*PROBLEM*: Transcribe the passage on circle theorems below in full, word for word and with its line breaks unchanged.

-- start of TEXT SHOWN --

This implies that the angle between the radius of a circle and the tangent to the circle at the point of
contact is 90°
(7.) Intersecting Tangents Theorem or Intersecting Tangent-Tangent Theorem and
Angle of Intersecting Tangents Theorem
If two tangents are drawn from the same external point:
(a.) the two tangents are equal in length
(b.) the line joining the external point and the centre of the circle bisects the angle formed by the two
tangents.
(c.) the line joining the external point and the centre of the circle bisects the angle formed by the two
radii.
(8.) Alternate Segment Theorem
The angle between a tangent to a circle and a chord drawn from the point of contact, is equal to the angle in
the alternate segment.
(9.) If a line drawn from the center of the circle bisects a chord, then:
(a.) it bisects its arc (the angle opposite the chord) and
(b.) it is perpendicular to the chord.
(10.) If a line drawn from the center of the circle is perpendicular to a chord, then:
(a.) it bisects the chord and
(b.) it bisects its arc (the angle opposite the chord).
(11.) Intersecting Chords Theorem
When two chords intersect, the product of the lengths of the segments of one chord is equal to the product of
the
lengths of the segments of the other chord.

-- end of TEXT SHOWN --
-- start of EXTRACTED DATA --

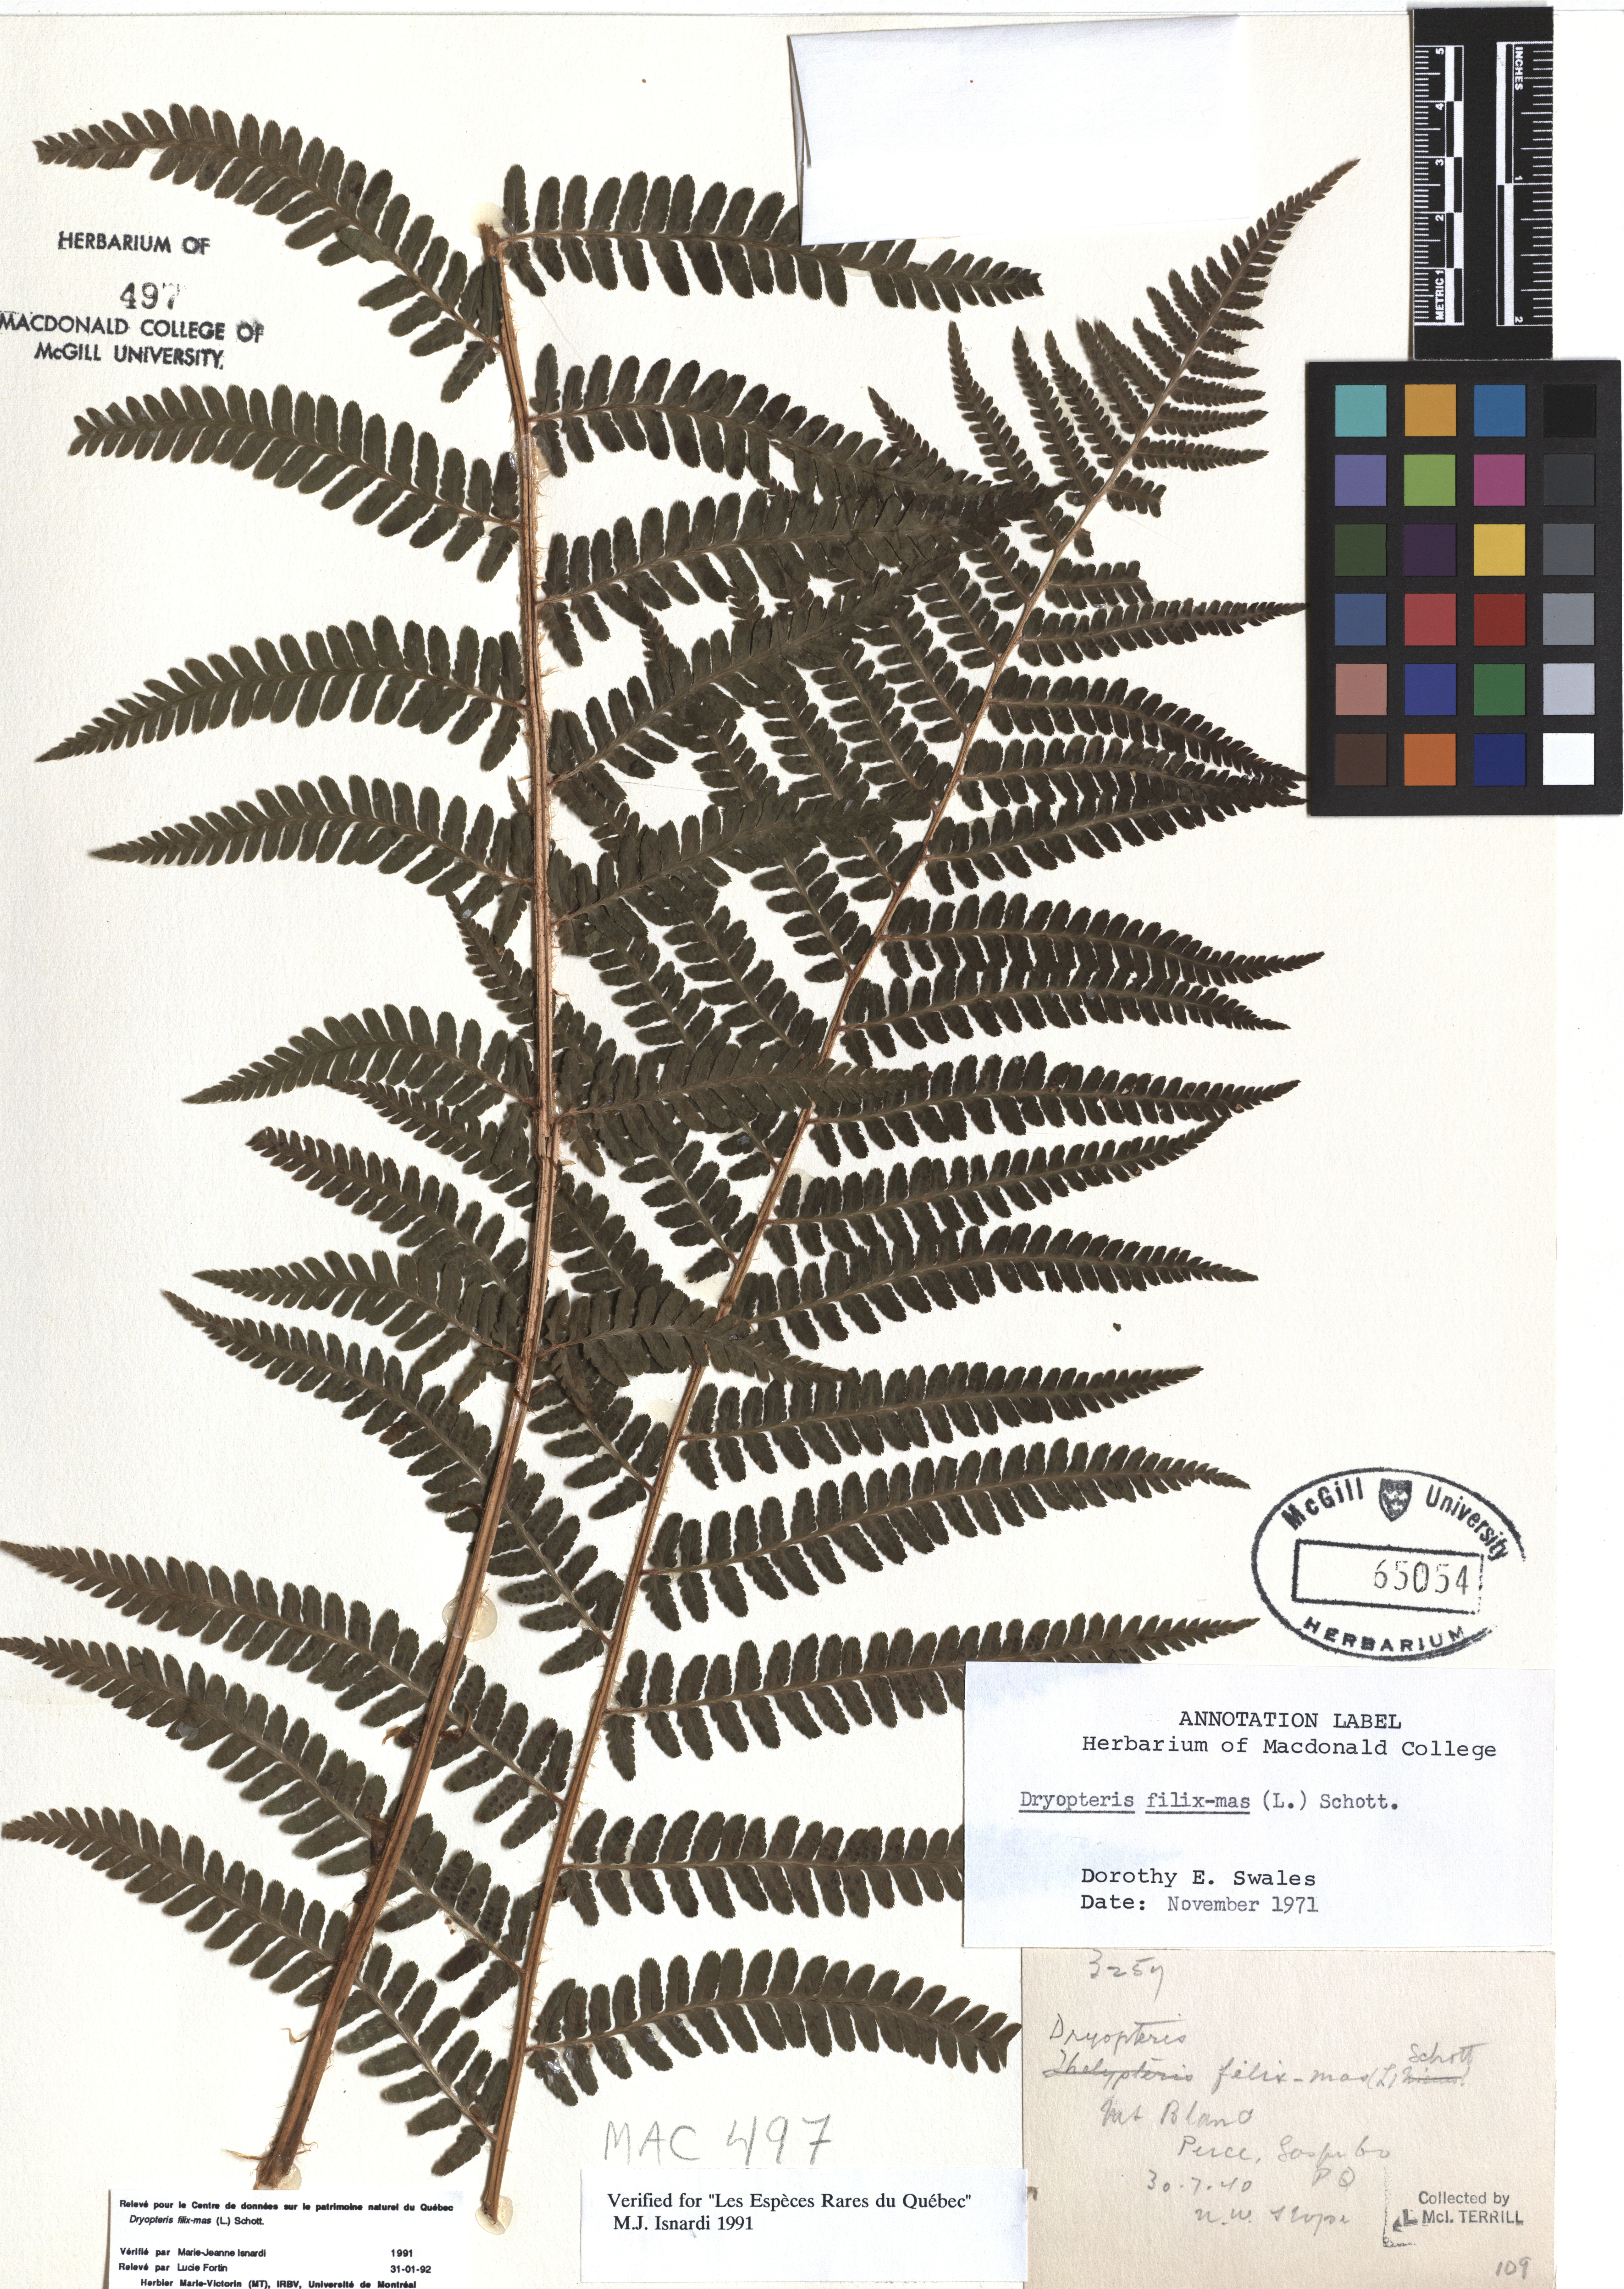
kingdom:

-- end of EXTRACTED DATA --
-- start of EXTRACTED DATA --

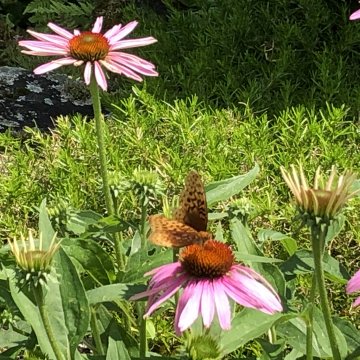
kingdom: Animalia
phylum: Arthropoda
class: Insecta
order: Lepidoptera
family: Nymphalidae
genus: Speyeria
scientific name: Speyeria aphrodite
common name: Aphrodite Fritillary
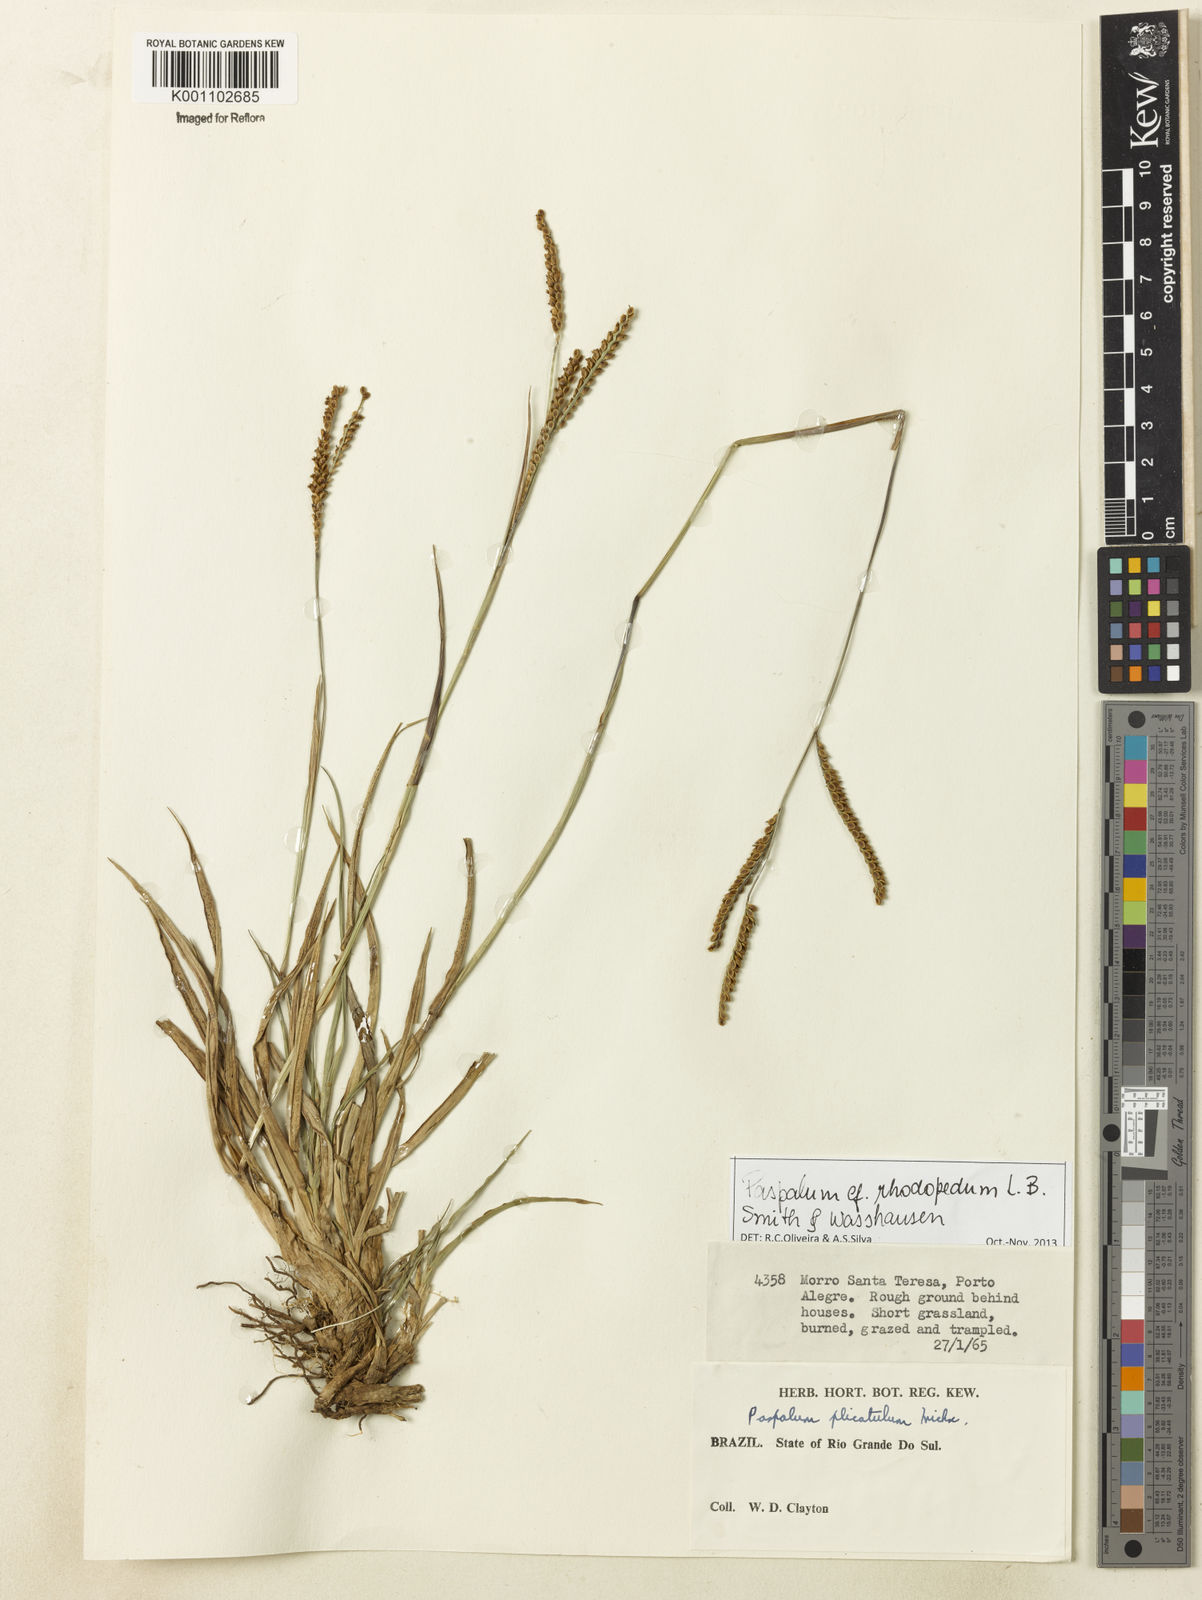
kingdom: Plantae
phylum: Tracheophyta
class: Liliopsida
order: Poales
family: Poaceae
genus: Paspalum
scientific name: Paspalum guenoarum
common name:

-- end of EXTRACTED DATA --

*EXERCISE RESPONSE*:
This implies that the angle between the radius of a circle and the tangent to the circle at the point of
contact is 90°
(7.) Intersecting Tangents Theorem or Intersecting Tangent-Tangent Theorem and
Angle of Intersecting Tangents Theorem
If two tangents are drawn from the same external point:
(a.) the two tangents are equal in length
(b.) the line joining the external point and the centre of the circle bisects the angle formed by the two
tangents.
(c.) the line joining the external point and the centre of the circle bisects the angle formed by the two
radii.
(8.) Alternate Segment Theorem
The angle between a tangent to a circle and a chord drawn from the point of contact, is equal to the angle in
the alternate segment.
(9.) If a line drawn from the center of the circle bisects a chord, then:
(a.) it bisects its arc (the angle opposite the chord) and
(b.) it is perpendicular to the chord.
(10.) If a line drawn from the center of the circle is perpendicular to a chord, then:
(a.) it bisects the chord and
(b.) it bisects its arc (the angle opposite the chord).
(11.) Intersecting Chords Theorem
When two chords intersect, the product of the lengths of the segments of one chord is equal to the product of
the
lengths of the segments of the other chord.